* [DESCRIPTION OF THE TASK] Please copy, exactly and with no pictures, only the lines from the one containing "left_click_drag(517, 185, 541, 130)" through the last line of the records.

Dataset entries
════════

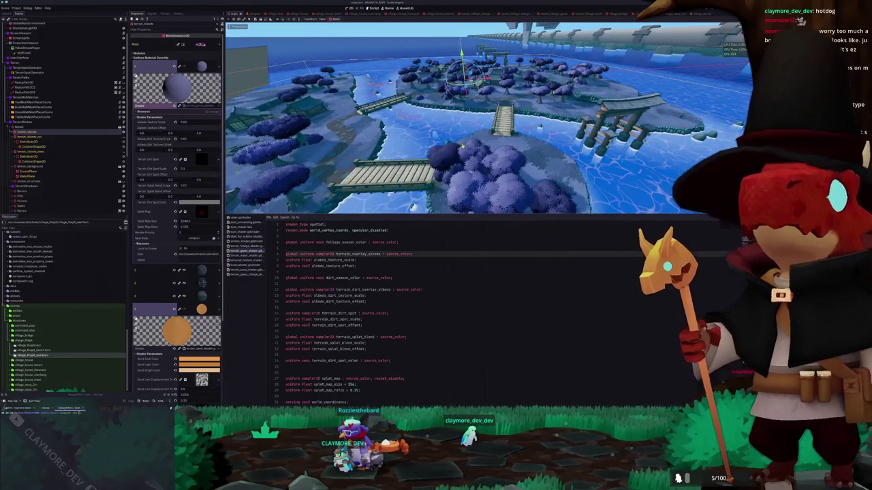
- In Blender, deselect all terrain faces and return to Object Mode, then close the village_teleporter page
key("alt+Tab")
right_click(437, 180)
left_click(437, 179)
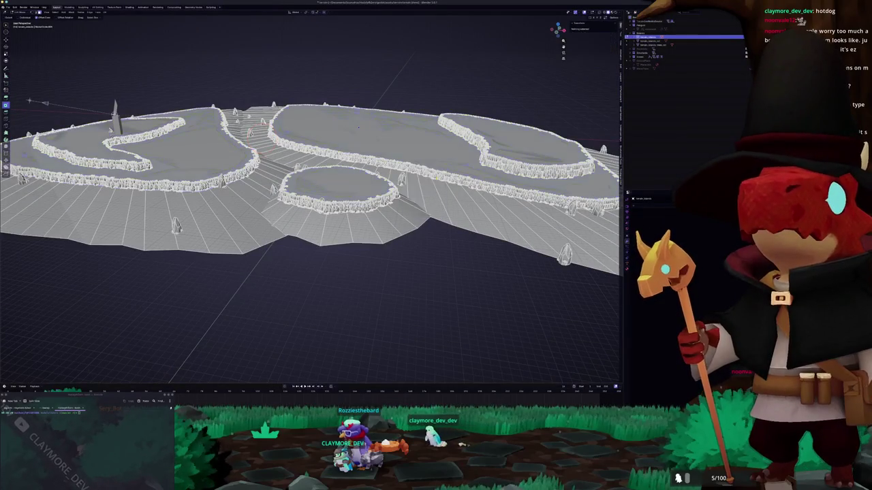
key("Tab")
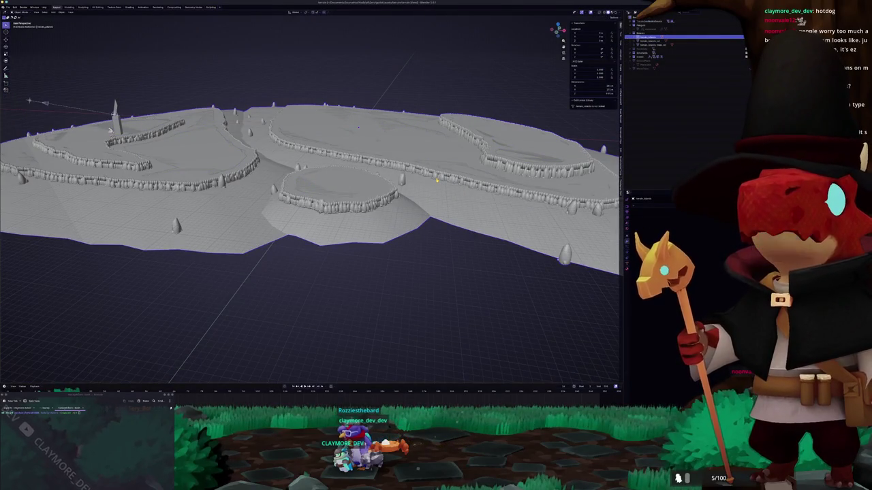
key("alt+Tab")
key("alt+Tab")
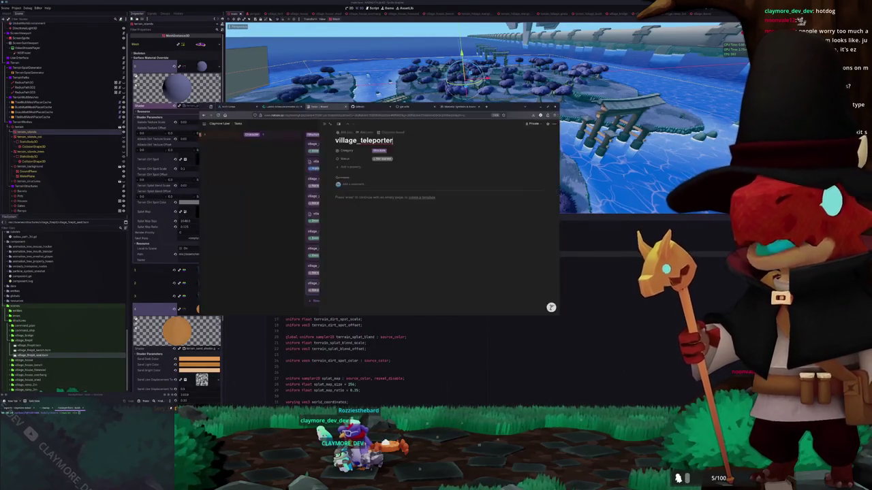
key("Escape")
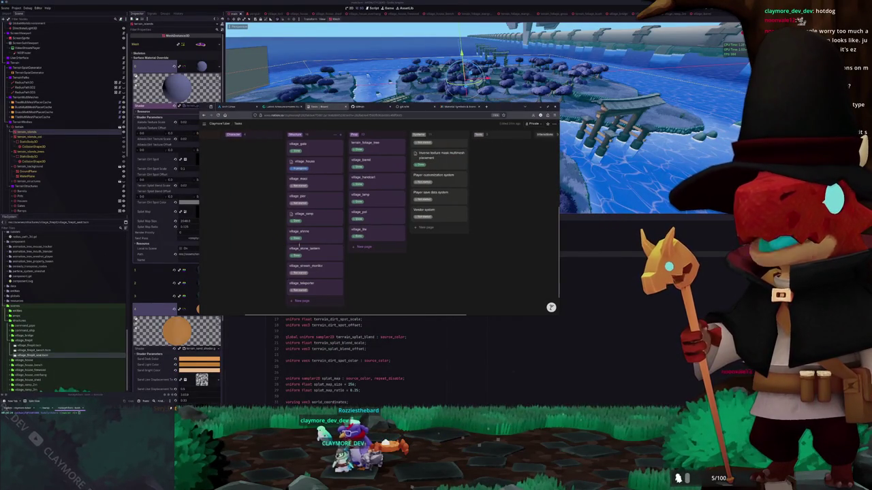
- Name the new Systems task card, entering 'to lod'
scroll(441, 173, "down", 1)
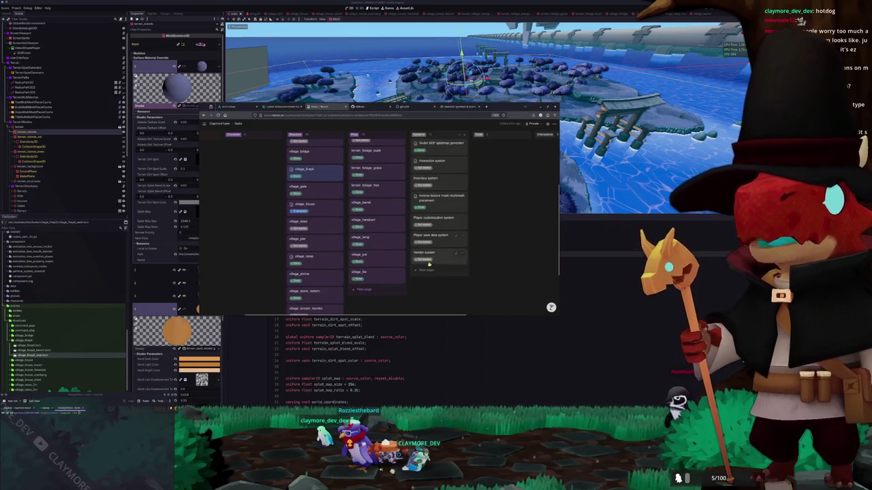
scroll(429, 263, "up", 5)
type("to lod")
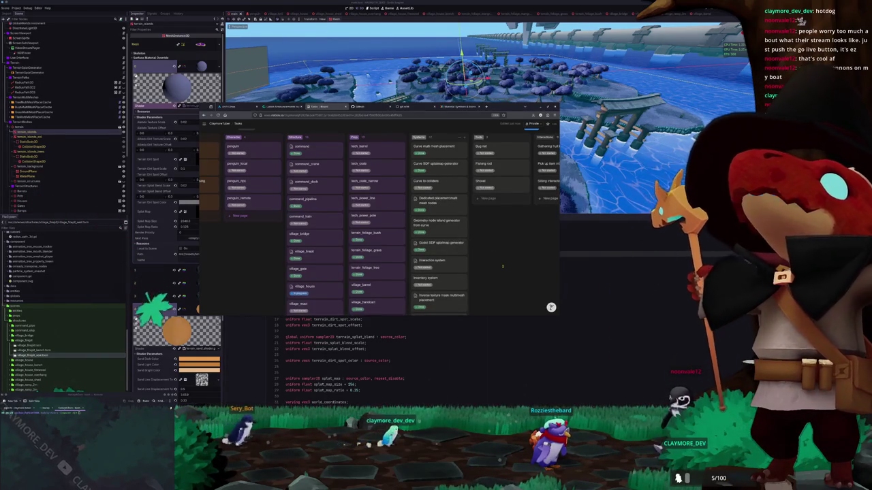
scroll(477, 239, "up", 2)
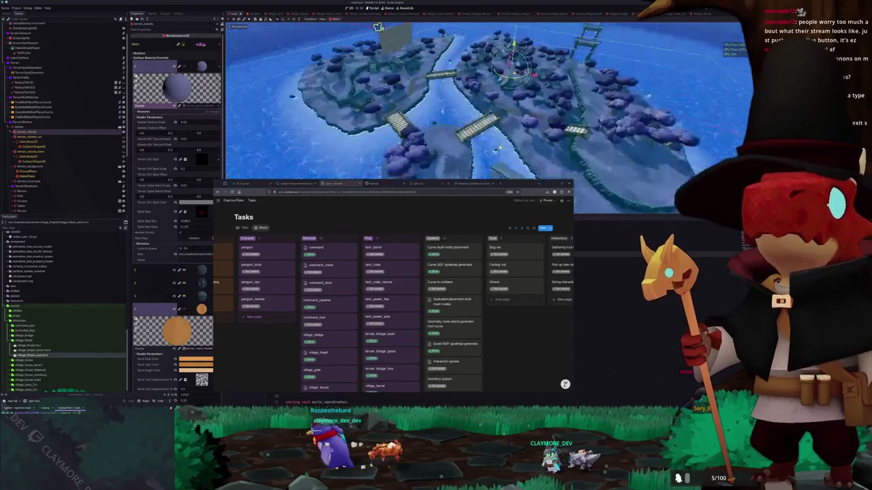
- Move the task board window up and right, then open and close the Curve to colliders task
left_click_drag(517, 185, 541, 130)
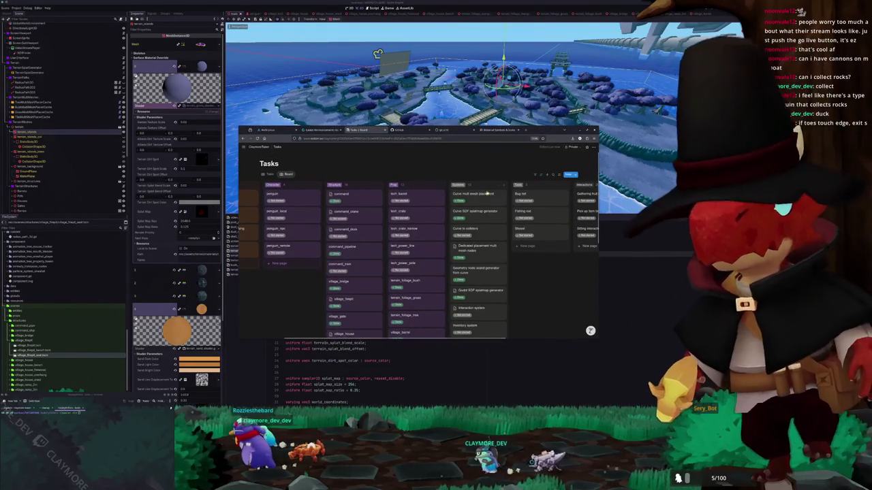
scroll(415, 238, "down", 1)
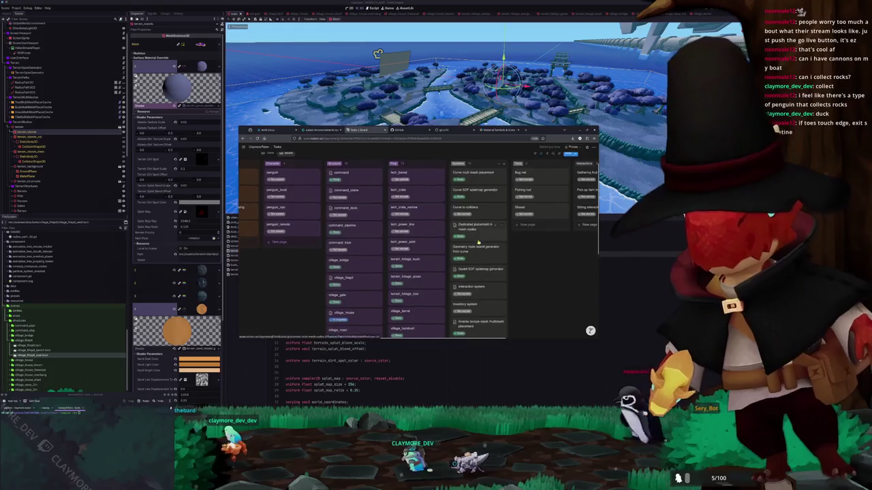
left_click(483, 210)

════════

* [WRITTEN REPLY]
left_click_drag(517, 185, 541, 130)
scroll(415, 238, "down", 1)
left_click(483, 210)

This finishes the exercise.